Apartando la mirada de su mortal antagonista, le tendió la taza vacía y se quedó mirándola guardar las cosas en la cesta. Podrían marcharse inmediatamente, y dejar a Jim Neilson disfrutar de su victoria en soledad Sin tener que esperar su próximo movimiento.
Sin embargo, marcharse también equivaldría a una derrota. Tenía que enfrentarse a Neilson. Tomar alguna iniciativa por sí misma.
– Voy a hablar con él -dijo con decisión, poniéndose en movimiento.
El se dirigía hacia el Porsche. Llevaba una carpeta con documentos en la mano, sin duda el contrato de la propiedad. Jim se detuvo, mirándola acercarse con una irónica sonrisa jugueteando en los labios, infinitamente peligrosa.
Beth apretó los dientes, decidida a no dejar traslucir la impresión que le causaba. Se detuvo a un metro de distancia, consciente de su necesidad de dejar un espacio entre ellos.
– ¿Contento con tu nueva adquisición?
– Espero que sirva a su propósito -respondió sin involucrarse personalmente.
– Un precio muy alto, ¿no te parece?
Se encogió de hombros.
– No tiene importancia para mí.
– Debe ser un alivio no tener que contar el dinero para tener aquello que se desea.
– Yo lo cuento, Beth. Siempre cuento todo. A eso se debe que haya llegado donde me encuentro ahora.

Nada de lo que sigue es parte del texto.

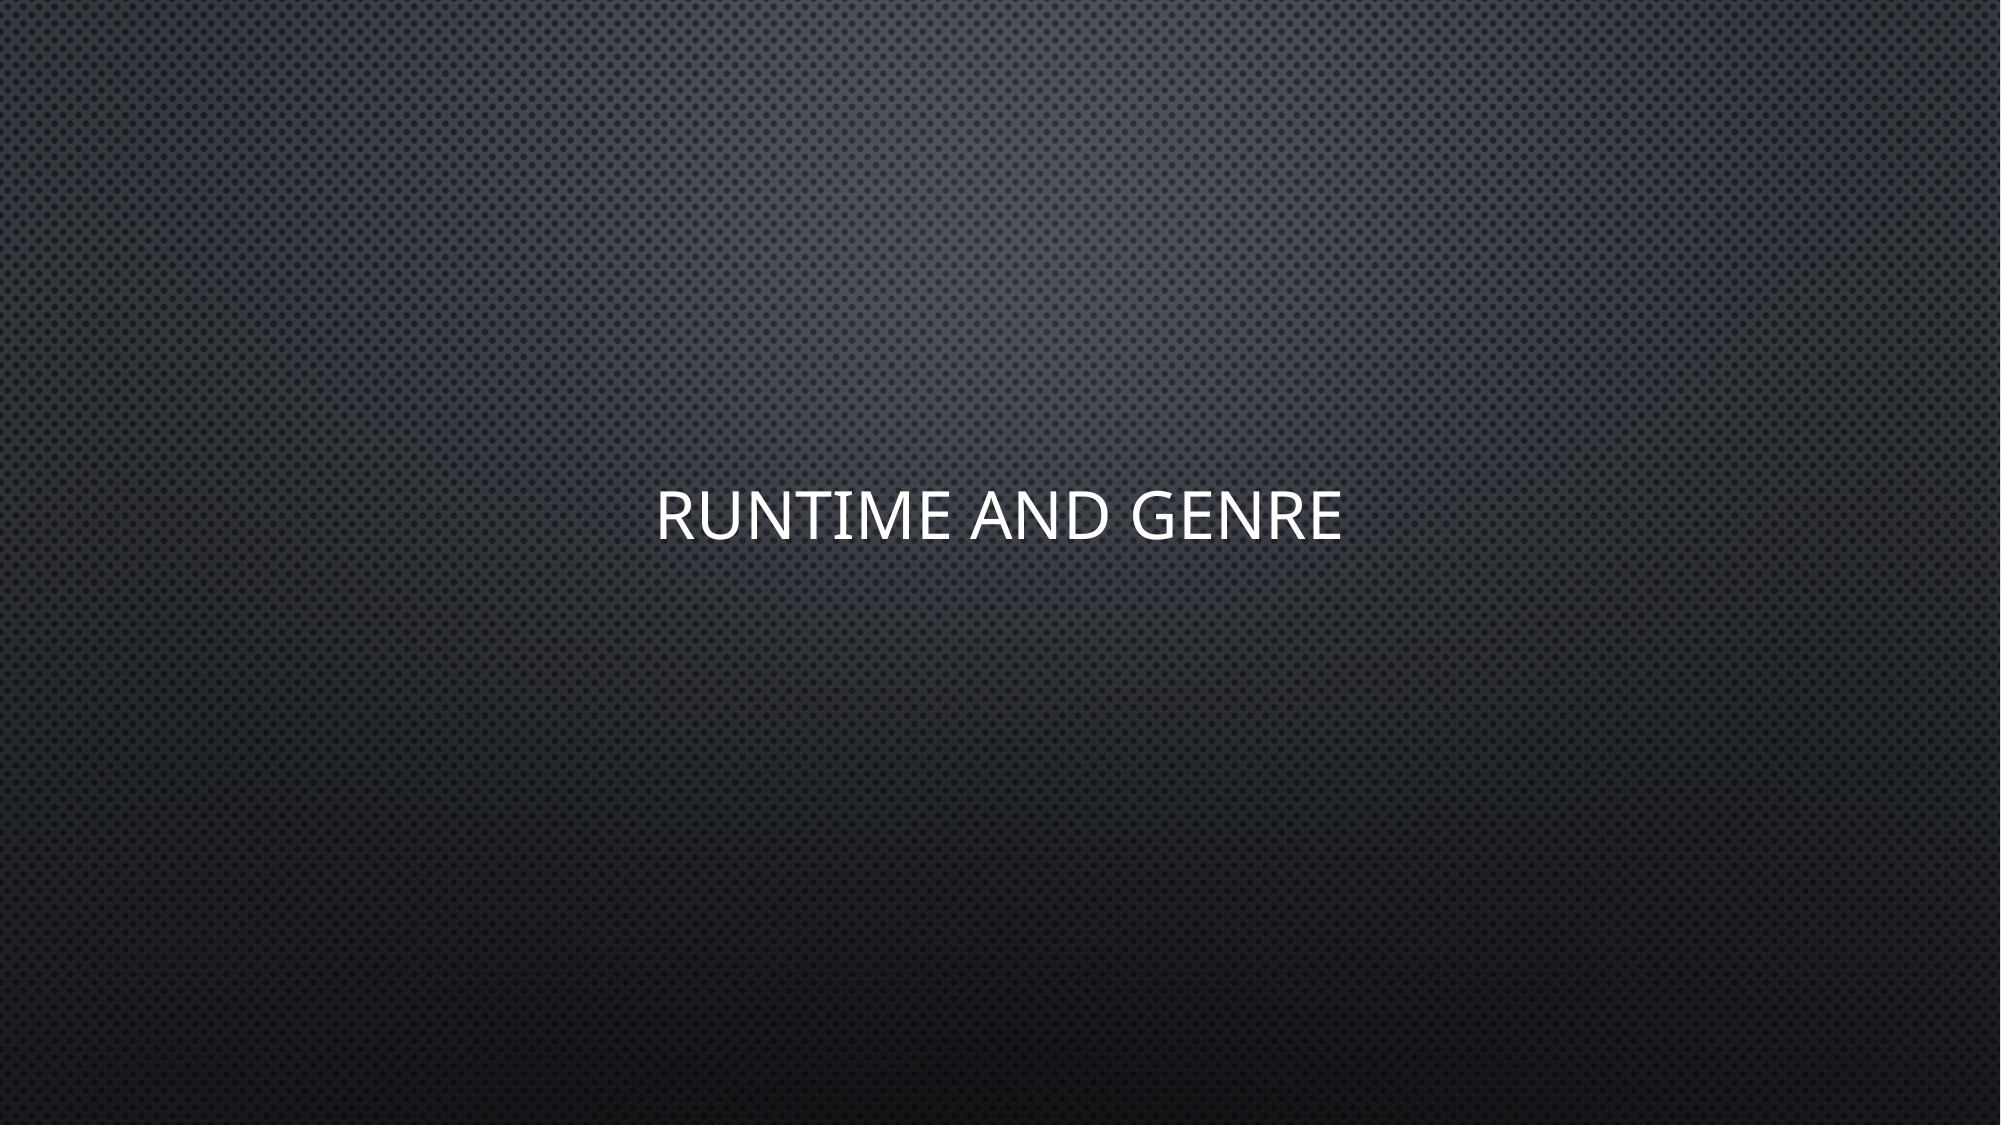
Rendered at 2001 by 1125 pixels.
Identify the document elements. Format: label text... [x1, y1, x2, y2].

title RUNTIME and GENRE [187, 356, 1813, 669]
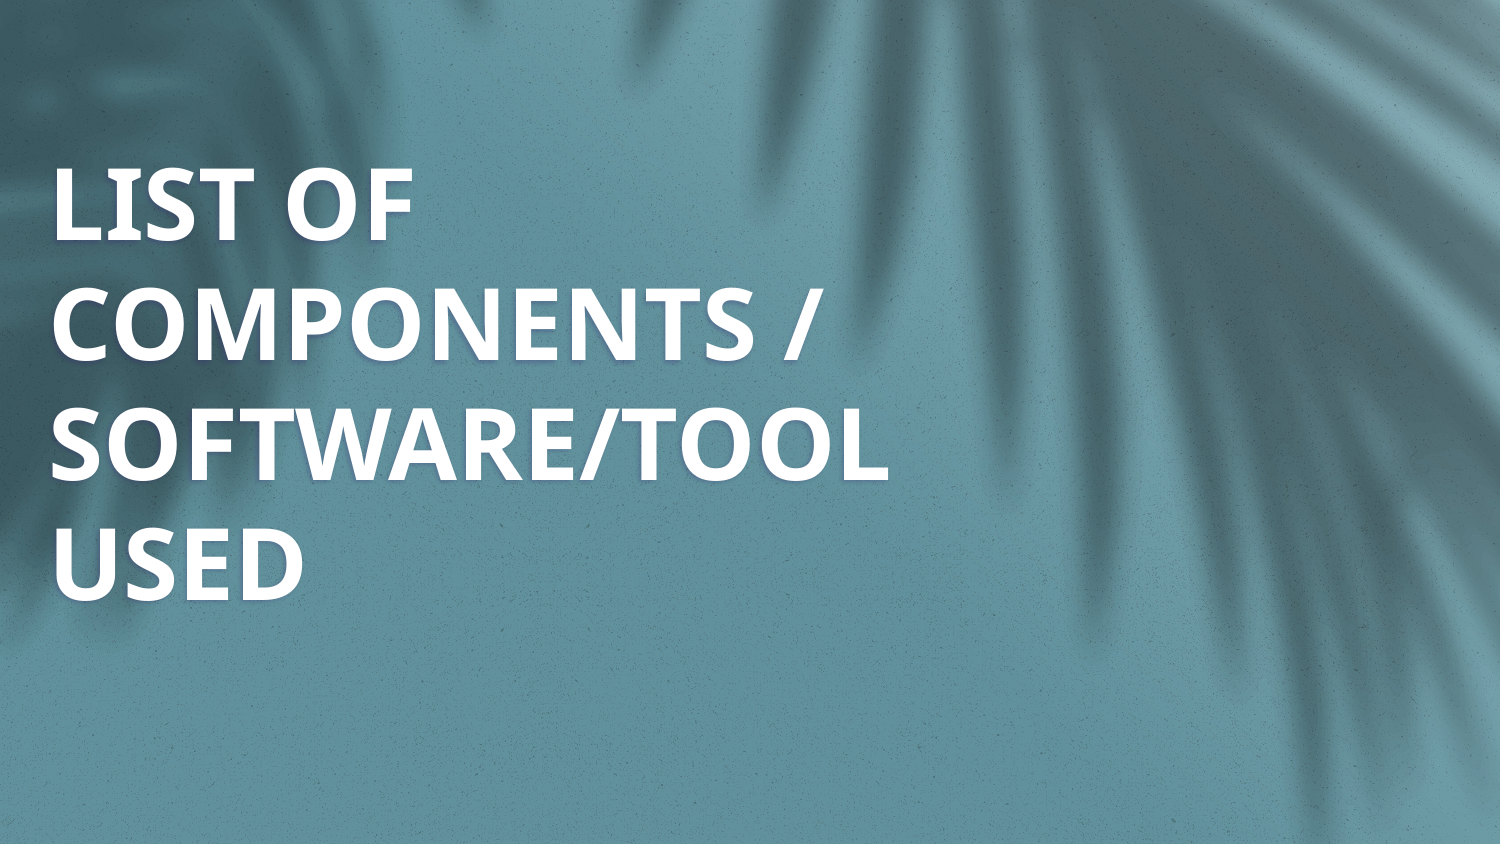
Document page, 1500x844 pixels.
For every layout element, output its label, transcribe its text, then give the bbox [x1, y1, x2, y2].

– La tía Em piensa que interviniste en la puja para favorecerme -declaró con franqueza.
– Puede que tenga razón -notoriamente disfrutaba embromándola-. ¿Y tú qué piensas? -la chispa divertida de sus ojos de pronto cobró un brillo implacable-. Tal vez no quiero concluir este juego. ¿Es muy duro para ti hablar conmigo, Beth? En el pasado fuimos amigos, ¿no te acuerdas? Y habríamos renovado la amistad si te hubieras acercado a mí abiertamente. Con honestidad.
– Ya no queda amistad. Tú lo decidiste hace muchos años atrás, Jim Neilson. No puedes jugar ese juego conmigo.

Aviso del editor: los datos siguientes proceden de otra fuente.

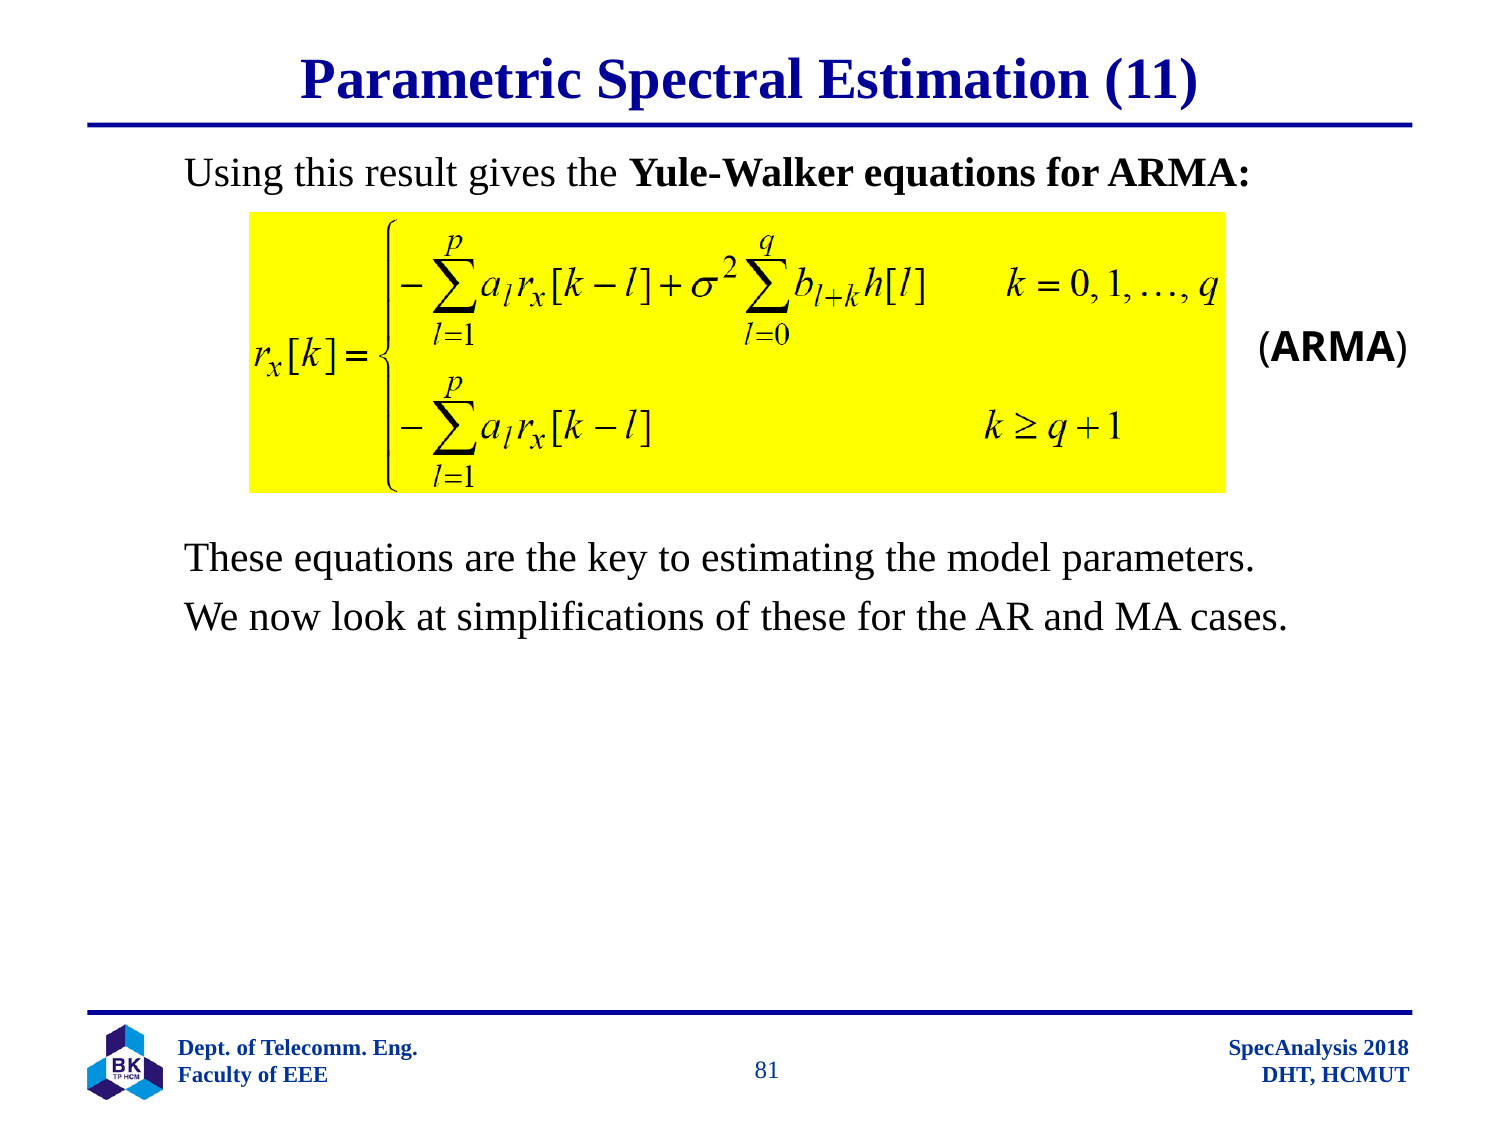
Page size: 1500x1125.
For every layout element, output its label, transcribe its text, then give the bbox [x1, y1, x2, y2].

list Using this result gives the Yule-Walker equations for ARMA: These equations are the key to estimating the model parameters. We now look at simplifications of these for the AR and MA cases. [112, 137, 1388, 988]
picture [87, 1024, 163, 1100]
title Parametric Spectral Estimation (11) [0, 37, 1500, 113]
picture [249, 212, 1226, 494]
slide_number 81 [424, 1037, 976, 1101]
text_box (ARMA) [1243, 312, 1423, 378]
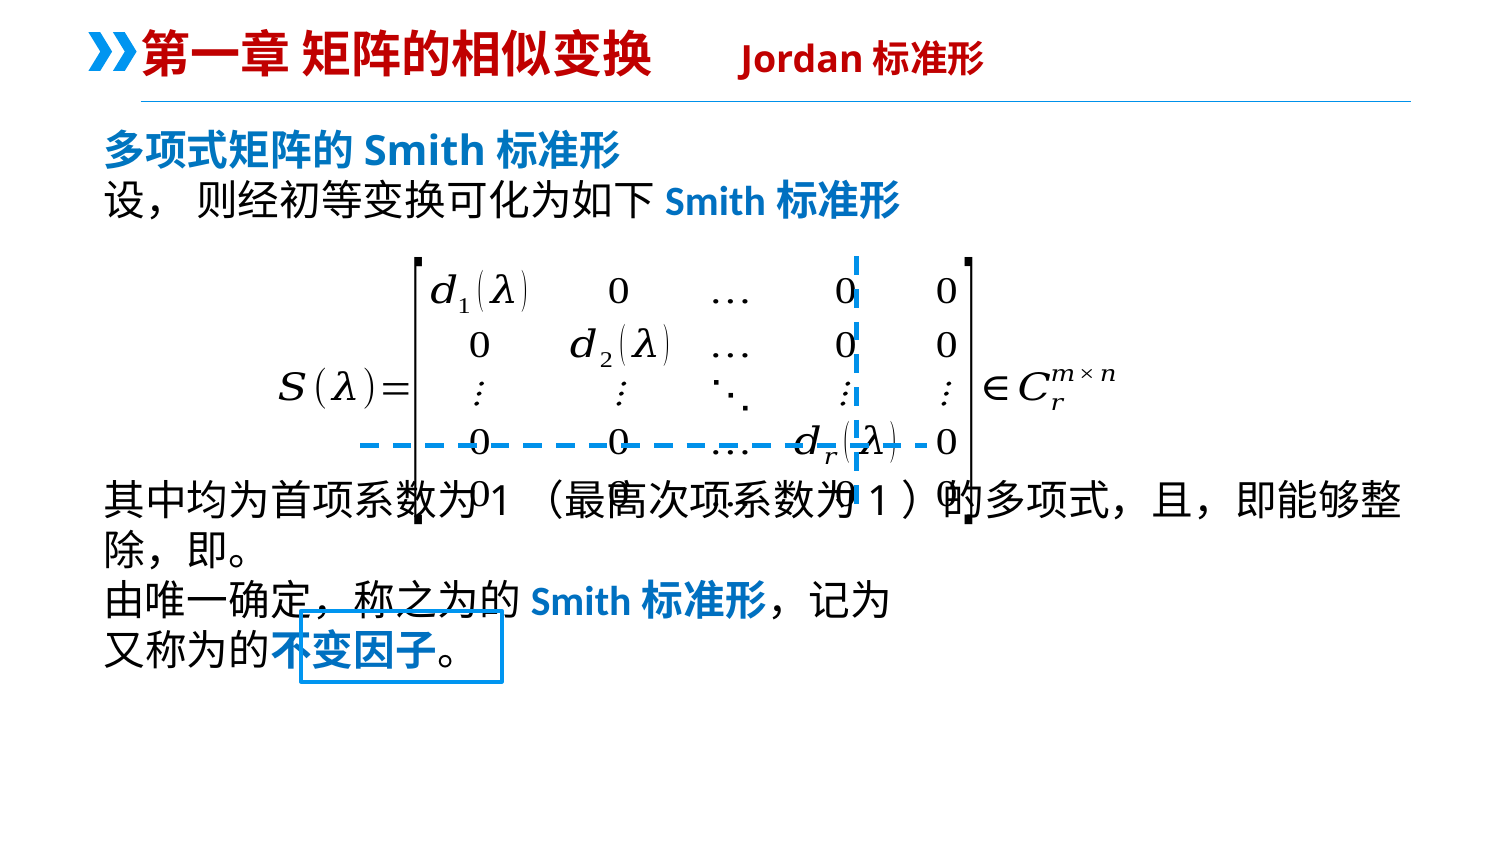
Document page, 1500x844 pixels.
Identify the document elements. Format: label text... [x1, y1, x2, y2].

text_box [111, 30, 139, 73]
text_box 第一章 矩阵的相似变换 Jordan标准形 [140, 20, 1341, 84]
text_box [299, 609, 504, 684]
text_box [86, 30, 114, 73]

Al percibir la dureza de su mirada, cambió de tema.
– Tú quieres esta granja.
– Sabes que sí.
– Para tu padre.
– Así es.
– Entonces vente a Sidney conmigo y hablaremos del asunto.
La sugerencia parecía perfectamente inofensiva, sin embargo una sensación de peligro recorrió la piel de Beth. ¿Pero, qué podría pasarle? Por otra parte si ella pudiera cerrar un trato aceptable, ¿no valdría la pena sufrir un disgusto y devolverle a su padre la vida que anhelaba?